Generally. The Program provides loans to small businesses. The Program is structured as an amendment to existing laws authorizing the Small Business Administration to lend to the small business community. The central feature of the Program is that a portion of the loans is forgivable.

Eligibility. The Program expands the SBA’s criteria for eligible businesses that may borrow from the SBA or an SBA approved bank or commercial lender. Generally, any business with 500 employees or less will be eligible for Program loans. Certain self-employed individuals, individuals, and sole proprietors will also be eligible. An eligible recipient applying for a covered loan must make a good faith certification that (i) the uncertainty of current economic conditions makes necessary the loan request to support the ongoing operations of the eligible recipient and (ii) acknowledging that funds will be used to retain workers and maintain payroll or make mortgage payments, lease payments, and utility payments.

Maximum Loan Amount and other Loan Terms. The maximum amount of Program loans is two and a half times the borrower’s average total monthly payments for payroll costs incurred during the 1-year period before the date on which the loan is made. A different set of rules applies to seasonal employers. According to the statute, the maximum interest rate is 4% and the maximum maturity of covered loans is 10 years.  The SBA has issued guidance stating that the interest rate will be 1% and the term of covered loans will be two years. No payments are due for at least 6 months.

Definition of Payroll Costs. Payroll costs are broadly defined to include salary, wages, commissions, severance payments, retirement benefits, payments for the provision of group health care benefits, payment of State or local tax assessed on employee compensation, and include payments of compensation to or income of a sole proprietor or independent contractor. Payroll costs exclude compensation in excess of an annual salary of $100,000 and any compensation of any employee whose primary place of business is outside of the United States.

Uses of Loan Proceeds. A borrower may use Program loan proceeds to pay for payroll costs, group health care benefits, rent, utilities and interest on debt obligations. The proceeds must be used before June 30, 2020.

Loan Forgiveness. A borrower is eligible for forgiveness of principal indebtedness on a Program loan in an amount equal to the sum of the following costs incurred and payments made during the 8 week period beginning on the date of the origination of the Program loan: payroll costs, payment of interest on any covered mortgage obligation, covered rent obligations, and covered utility payments.  To qualify, rent, mortgage, and utility obligations must be incurred pursuant to an agreement entered into before February 15, 2020. The SBA has issued guidance stating that at least 75% of the forgiven amount must have been used for payroll. For federal tax purposes, any amount of Program loan forgiveness is excluded from the Borrower’s gross income.

Reductions in Loan Forgiveness. The amount of loan forgiveness will be reduced in the same ratio that the number of the borrower’s full-time equivalent employees per month during the 8-week period beginning on the date of loan origination bears to the corresponding number for one of two designated periods before March 1, 2020. The borrower chooses which of the two designated periods will be used for the purposes of the calculation.
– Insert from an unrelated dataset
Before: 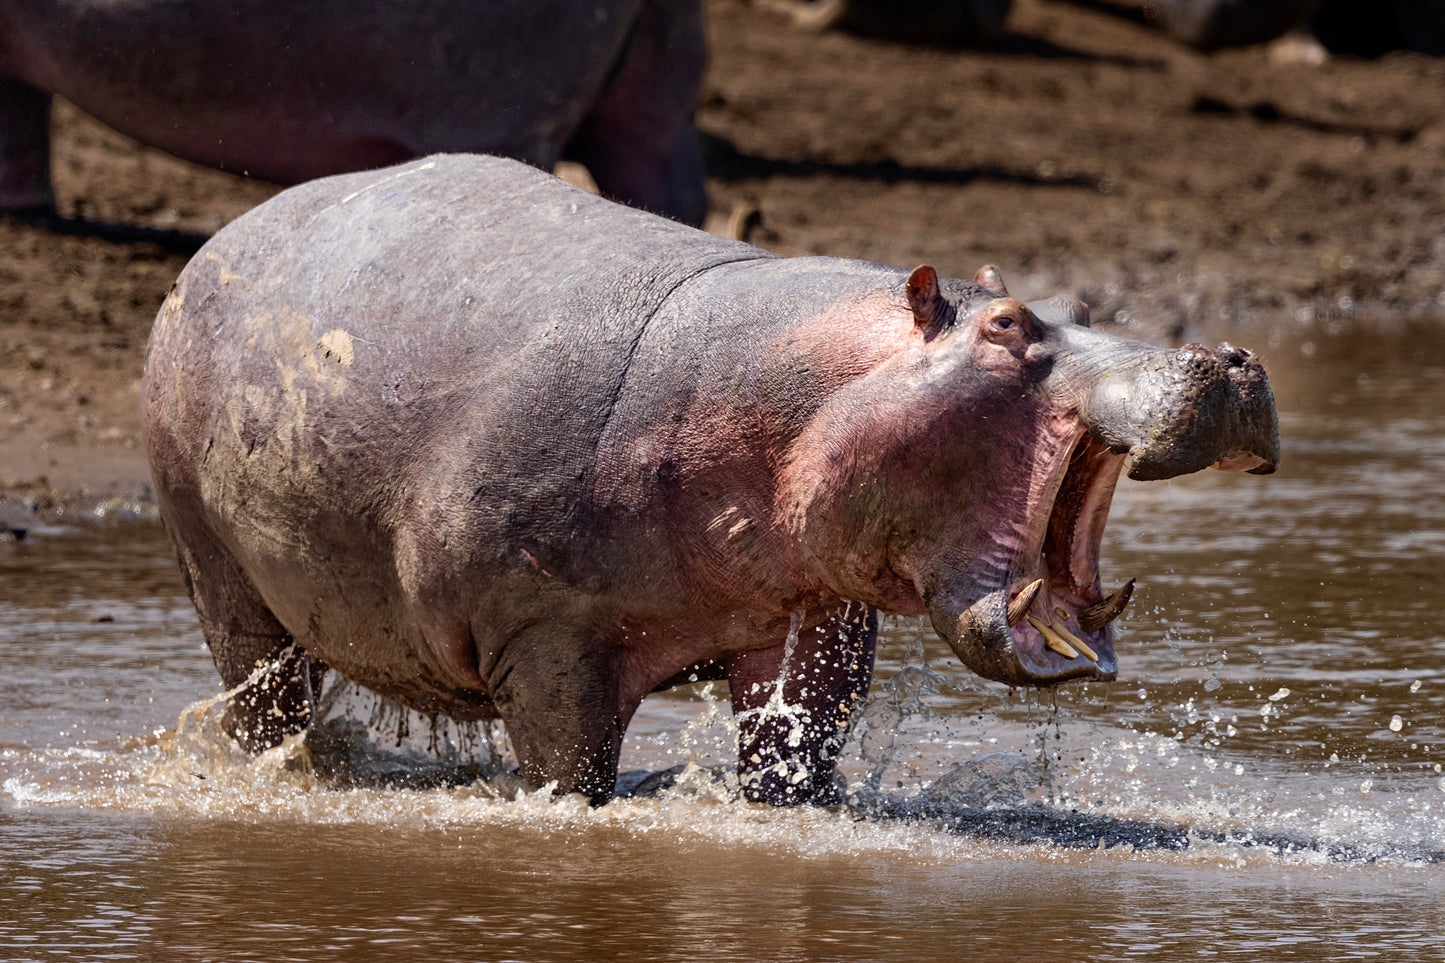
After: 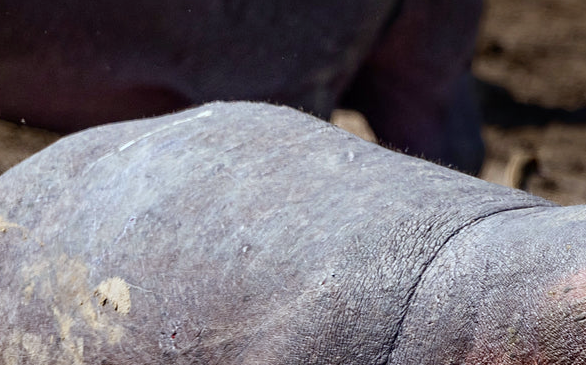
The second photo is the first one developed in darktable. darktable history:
crop: left 15.452%, top 5.459%, right 43.956%, bottom 56.62%
white balance: red 0.925, blue 1.046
Also, the amount of loan forgiveness will be reduced by the amount of any reduction in total salary or wages of any employee (other than employees earning more than $100,000 on an annualized basis) during the 8 week period commencing on the loan origination date that is in excess of 25 percent of the total salary or wages of the employee during the most recent full quarter during which the employee was employed before the Program loan’s origination.